Raw data Start Marker
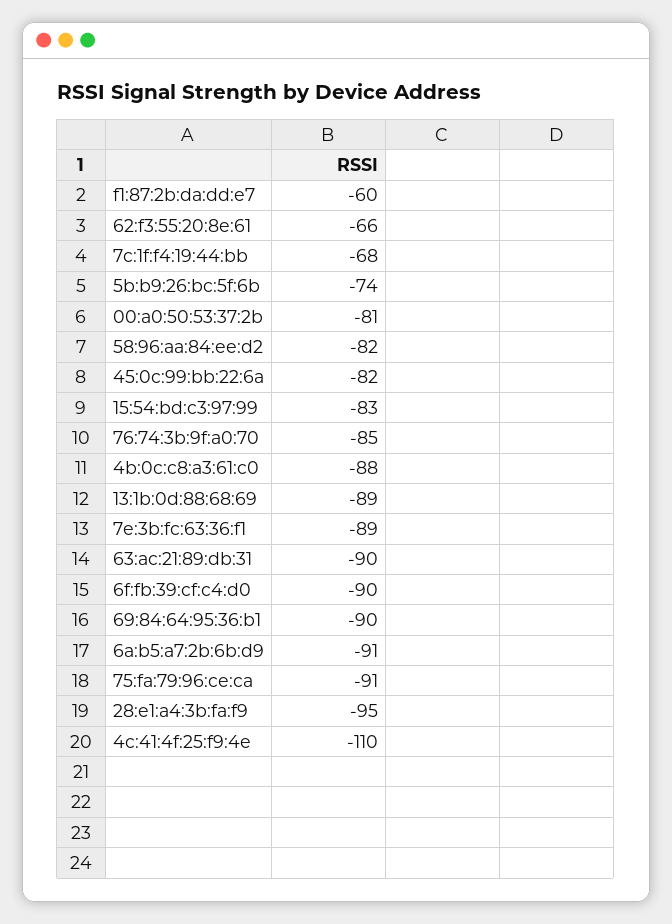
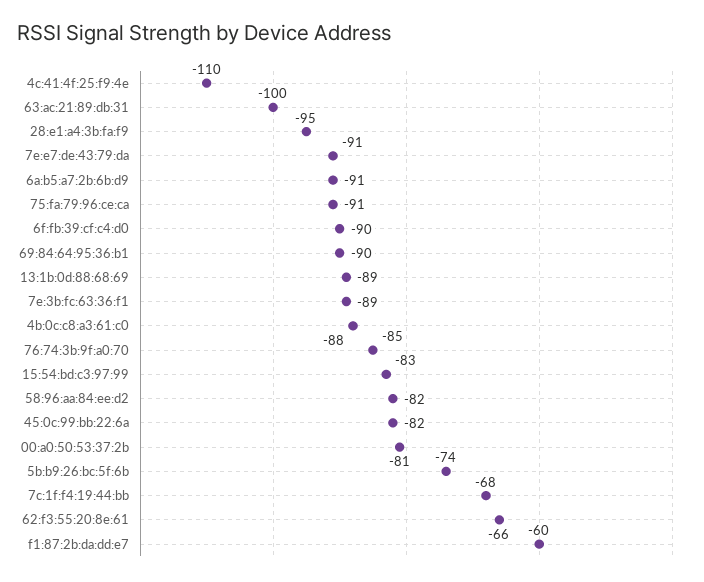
  {
    "f1:87:2b:da:dd:e7": -60,
    "62:f3:55:20:8e:61": -66,
    "7c:1f:f4:19:44:bb": -68,
    "5b:b9:26:bc:5f:6b": -74,
    "00:a0:50:53:37:2b": -81,
    "58:96:aa:84:ee:d2": -82,
    "45:0c:99:bb:22:6a": -82,
    "15:54:bd:c3:97:99": -83,
    "76:74:3b:9f:a0:70": -85,
    "4b:0c:c8:a3:61:c0": -88,
    "13:1b:0d:88:68:69": -89,
    "7e:3b:fc:63:36:f1": -89,
-   "63:ac:21:89:db:31": -90,
+   "63:ac:21:89:db:31": -100,
    "6f:fb:39:cf:c4:d0": -90,
    "69:84:64:95:36:b1": -90,
    "6a:b5:a7:2b:6b:d9": -91,
    "75:fa:79:96:ce:ca": -91,
    "28:e1:a4:3b:fa:f9": -95,
-   "4c:41:4f:25:f9:4e": -110
+   "4c:41:4f:25:f9:4e": -110,
+   "7e:e7:de:43:79:da": -91
  }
Raw data End Marker
● Exercise details
Write the entries out again word for word. Omit all pictures from them.

● Written solution
  {
    "f1:87:2b:da:dd:e7": -60,
    "62:f3:55:20:8e:61": -66,
    "7c:1f:f4:19:44:bb": -68,
    "5b:b9:26:bc:5f:6b": -74,
    "00:a0:50:53:37:2b": -81,
    "58:96:aa:84:ee:d2": -82,
    "45:0c:99:bb:22:6a": -82,
    "15:54:bd:c3:97:99": -83,
    "76:74:3b:9f:a0:70": -85,
    "4b:0c:c8:a3:61:c0": -88,
    "13:1b:0d:88:68:69": -89,
    "7e:3b:fc:63:36:f1": -89,
-   "63:ac:21:89:db:31": -90,
+   "63:ac:21:89:db:31": -100,
    "6f:fb:39:cf:c4:d0": -90,
    "69:84:64:95:36:b1": -90,
    "6a:b5:a7:2b:6b:d9": -91,
    "75:fa:79:96:ce:ca": -91,
    "28:e1:a4:3b:fa:f9": -95,
-   "4c:41:4f:25:f9:4e": -110
+   "4c:41:4f:25:f9:4e": -110,
+   "7e:e7:de:43:79:da": -91
  }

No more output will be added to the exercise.